CD Projekt Red reflects on its hubris following The Witcher 3’s success, and how that led to Cyberpunk 2077’s problems: ‘I think that was the beginning of a bit of magical thinking for the company’
The Witcher games are one of the clearest examples of improvement over a series in videogame history. No backsliding here: The Witcher was a mess, The Witcher 2 was genuinely quite decent, and The Witcher 3: Wild Hunt was a masterpiece. The Witcher 3’s success put CD Projekt Red on Sony’s speed-dial, but it had other consequences as well.
The Witcher 3 at 10
To celebrate its 10th anniversary, all this week we’re looking back on The Witcher 3—and looking ahead to its upcoming sequel, too. Keep checking back for more features and retrospectives, as well as in-depth interviews with the developers who brought the game to life.
“It gave us confidence that we can deliver a truly ambitious and engrossing RPG of a big scale,” says Michał Nowakowski, joint CEO and member of the board, speaking to PC Gamer’s Joshua Wolens. “And that we can punch above our weight and we can get head to head with the big ones. I remember, I was like, really, really afraid of the standard that Dragon Age: Inquisition’s going to set,” Nowakowski recalls.
While the two did duke it out for RPG of the Year awards (“I thought it was a fantastic game,” Nowakowski says of the competitor), The Witcher 3 was such a smash it changed expectations at CD Projekt Red. “That gave us confidence,” Nowakowski says. “Maybe in many ways even too much confidence looking back, to be honest, because I think that was the beginning of a bit of magical thinking for the company, which only stopped after Cyberpunk.”
Or as Adam Badowski, CD Projekt Red’s other joint CEO and member of the board puts it, “We turn from underdog to the company that is visible in the industry.”
The idea of magical thinking brings to mind BioWare magic, the idea that a troubled videogame will inevitably come together during the final stage of development because that’s what happened last time. And while the concept’s been torn apart repeatedly, it persisted because so many videogames do come together at the last moment. Even a classic like Thief: The Dark Project wasn’t fun to play until it was almost finished.

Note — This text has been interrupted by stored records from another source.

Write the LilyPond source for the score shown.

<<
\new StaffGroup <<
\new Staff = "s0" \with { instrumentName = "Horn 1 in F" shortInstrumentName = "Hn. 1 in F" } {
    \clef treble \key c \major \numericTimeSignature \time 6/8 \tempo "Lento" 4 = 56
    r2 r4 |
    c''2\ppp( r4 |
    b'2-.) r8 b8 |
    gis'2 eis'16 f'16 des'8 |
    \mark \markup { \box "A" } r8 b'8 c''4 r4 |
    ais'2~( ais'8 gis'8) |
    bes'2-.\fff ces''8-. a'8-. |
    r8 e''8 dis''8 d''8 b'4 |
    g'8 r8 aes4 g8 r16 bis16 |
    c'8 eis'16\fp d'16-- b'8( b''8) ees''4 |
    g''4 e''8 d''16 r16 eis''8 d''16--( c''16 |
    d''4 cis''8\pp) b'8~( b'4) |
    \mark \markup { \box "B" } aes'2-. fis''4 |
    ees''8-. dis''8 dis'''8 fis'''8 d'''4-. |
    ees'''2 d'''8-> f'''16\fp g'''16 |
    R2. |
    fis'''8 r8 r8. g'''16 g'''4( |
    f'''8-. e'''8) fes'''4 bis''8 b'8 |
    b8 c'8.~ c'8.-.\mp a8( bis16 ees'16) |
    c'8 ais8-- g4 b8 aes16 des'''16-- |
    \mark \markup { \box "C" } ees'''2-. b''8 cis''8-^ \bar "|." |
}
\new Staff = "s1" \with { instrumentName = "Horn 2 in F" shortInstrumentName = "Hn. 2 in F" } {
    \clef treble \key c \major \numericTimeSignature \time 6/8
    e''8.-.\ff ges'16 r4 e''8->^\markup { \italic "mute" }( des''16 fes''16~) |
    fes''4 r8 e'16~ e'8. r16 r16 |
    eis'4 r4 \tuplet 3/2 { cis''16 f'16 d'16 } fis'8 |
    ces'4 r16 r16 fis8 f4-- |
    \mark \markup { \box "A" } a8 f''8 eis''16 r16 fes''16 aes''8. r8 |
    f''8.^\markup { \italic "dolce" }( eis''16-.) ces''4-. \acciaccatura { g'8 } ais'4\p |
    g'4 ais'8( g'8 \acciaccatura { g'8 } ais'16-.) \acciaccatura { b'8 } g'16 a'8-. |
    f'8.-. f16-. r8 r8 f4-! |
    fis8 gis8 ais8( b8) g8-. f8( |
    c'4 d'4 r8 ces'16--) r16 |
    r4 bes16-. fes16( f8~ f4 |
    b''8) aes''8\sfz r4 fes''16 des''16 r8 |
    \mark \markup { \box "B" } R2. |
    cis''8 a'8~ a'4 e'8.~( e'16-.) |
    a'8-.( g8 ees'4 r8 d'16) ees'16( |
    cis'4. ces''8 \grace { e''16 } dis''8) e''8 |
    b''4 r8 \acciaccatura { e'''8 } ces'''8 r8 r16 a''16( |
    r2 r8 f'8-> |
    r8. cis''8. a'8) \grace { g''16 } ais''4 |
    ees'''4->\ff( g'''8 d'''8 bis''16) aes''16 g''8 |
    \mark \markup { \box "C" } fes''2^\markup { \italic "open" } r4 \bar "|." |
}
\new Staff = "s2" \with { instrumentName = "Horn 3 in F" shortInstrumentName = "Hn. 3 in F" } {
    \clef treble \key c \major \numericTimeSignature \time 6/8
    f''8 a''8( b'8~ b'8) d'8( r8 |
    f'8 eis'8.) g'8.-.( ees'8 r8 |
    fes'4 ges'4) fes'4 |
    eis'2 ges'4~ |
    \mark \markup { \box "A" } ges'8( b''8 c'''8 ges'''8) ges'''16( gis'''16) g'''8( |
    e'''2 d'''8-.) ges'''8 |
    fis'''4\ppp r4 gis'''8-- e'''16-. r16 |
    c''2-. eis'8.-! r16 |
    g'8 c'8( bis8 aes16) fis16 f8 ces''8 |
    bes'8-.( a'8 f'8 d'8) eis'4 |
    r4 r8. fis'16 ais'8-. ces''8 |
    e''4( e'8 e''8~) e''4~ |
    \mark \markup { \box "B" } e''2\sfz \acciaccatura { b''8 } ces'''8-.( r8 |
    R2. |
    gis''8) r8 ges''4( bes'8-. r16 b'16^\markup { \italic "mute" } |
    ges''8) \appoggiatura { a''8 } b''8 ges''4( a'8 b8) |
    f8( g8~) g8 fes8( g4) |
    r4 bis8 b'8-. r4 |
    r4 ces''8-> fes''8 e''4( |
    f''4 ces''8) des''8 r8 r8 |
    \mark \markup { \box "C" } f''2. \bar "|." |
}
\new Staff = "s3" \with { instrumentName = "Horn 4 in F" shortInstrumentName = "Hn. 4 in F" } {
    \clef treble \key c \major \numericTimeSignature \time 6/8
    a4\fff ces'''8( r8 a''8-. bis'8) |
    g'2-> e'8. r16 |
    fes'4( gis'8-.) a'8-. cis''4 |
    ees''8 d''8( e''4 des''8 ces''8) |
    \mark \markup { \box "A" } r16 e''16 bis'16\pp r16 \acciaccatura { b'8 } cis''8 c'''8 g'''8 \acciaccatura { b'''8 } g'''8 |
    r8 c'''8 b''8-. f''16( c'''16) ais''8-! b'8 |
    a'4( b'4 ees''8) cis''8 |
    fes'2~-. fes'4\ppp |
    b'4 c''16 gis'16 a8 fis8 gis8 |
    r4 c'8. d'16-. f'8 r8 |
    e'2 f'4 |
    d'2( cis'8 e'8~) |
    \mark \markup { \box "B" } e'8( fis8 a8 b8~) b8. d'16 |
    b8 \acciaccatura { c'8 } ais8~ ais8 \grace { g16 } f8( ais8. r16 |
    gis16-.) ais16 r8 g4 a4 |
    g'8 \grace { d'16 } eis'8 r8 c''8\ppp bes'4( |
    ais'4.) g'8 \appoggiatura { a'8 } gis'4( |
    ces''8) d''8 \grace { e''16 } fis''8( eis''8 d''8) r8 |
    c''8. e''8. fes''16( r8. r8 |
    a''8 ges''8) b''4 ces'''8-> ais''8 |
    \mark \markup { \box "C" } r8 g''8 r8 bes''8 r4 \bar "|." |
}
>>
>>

“I do remember, for The Witcher 3 specifically, seeing a version of the game that was put together, I think it was like February, 2015?” Nowakowski recalls. “I remember I walked up to Adam and said, ‘How are we in a good shape? Because that looks really not that great.’ You know, like, ‘Don’t worry. We’re gonna make the final push with the patch. That’s gonna be a day-zero patch.’ I remember talking to some of the key tech people, and they were tired—exhausted, to be honest—but it’s OK. We’re gonna make it happen. And they did. Of course there were a lot of patches afterwards, but the whole thing was like a force of nature. Lots of chaos, and a lot of final-moment efforts over there, without I think proper planning.”
The fact The Witcher 3 came together in that final push didn’t help the way the studio thought about things. “Everybody felt I think for a few moments that whenever something’s going on, we’re gonna have a magic fairy at the end that’s gonna come down and sprinkle some dust, and things are gonna be OK,” Nowakowski says. “I’m of course exaggerating, but there is some truth in that. So that’s a negative change. The positive change was that confidence, which I think helped us to build the ambition, which I still think is a big value of the company.”
Cyberpunk 2077’s development demonstrated both the benefits of ambition, and the risks of overconfidence. Even as the studio got bigger, Nowakowski says, “A lot of things were developed in almost isolation, as weird as it may sound, so we sometimes didn’t see the actual effects of how it actually interacts until it was put together.” If those things developed in isolation don’t magically come together, you end up with a game full of disconnected systems, and sidequests that feel like they don’t mesh with the main questline. Which is to say, you end up with Cyberpunk 2077.
The Witcher games were developed in a similar way, Nowakowski says, but the issues that resulted were easier to fix. “It was probably never fine,” he says, “but it worked when the scope of the games were smaller. Like for Witcher 1 and 2. But I think at The Witcher 3, we could already hear the boat is creaking a little bit.”
Following the launch of Cyberpunk 2077, the studio worked to tear down that isolation. “I don’t want it to sound like it was all chaos, you know, burning cart on fire, because that would also not be true,” Nowakowski says. “We had great producers, and there was a lot of planning involved that made sense.” But the processes at CD Projekt Red in need of addressing finally were, “and that’s a big change that happened after Cyberpunk.”
When you’re spending $81 million to make a game like The Witcher 3, and $320 million on Cyberpunk 2077’s launch version, you don’t get to be the underdog any more. It can be hard to let go of the idea you’re the upstart rebels disrupting an industry and approach work more responsibly, though. “It was cool to be underdog,” says Michał Platkow-Gilewski, VP of PR and communication. “Yeah, it’s sexier.”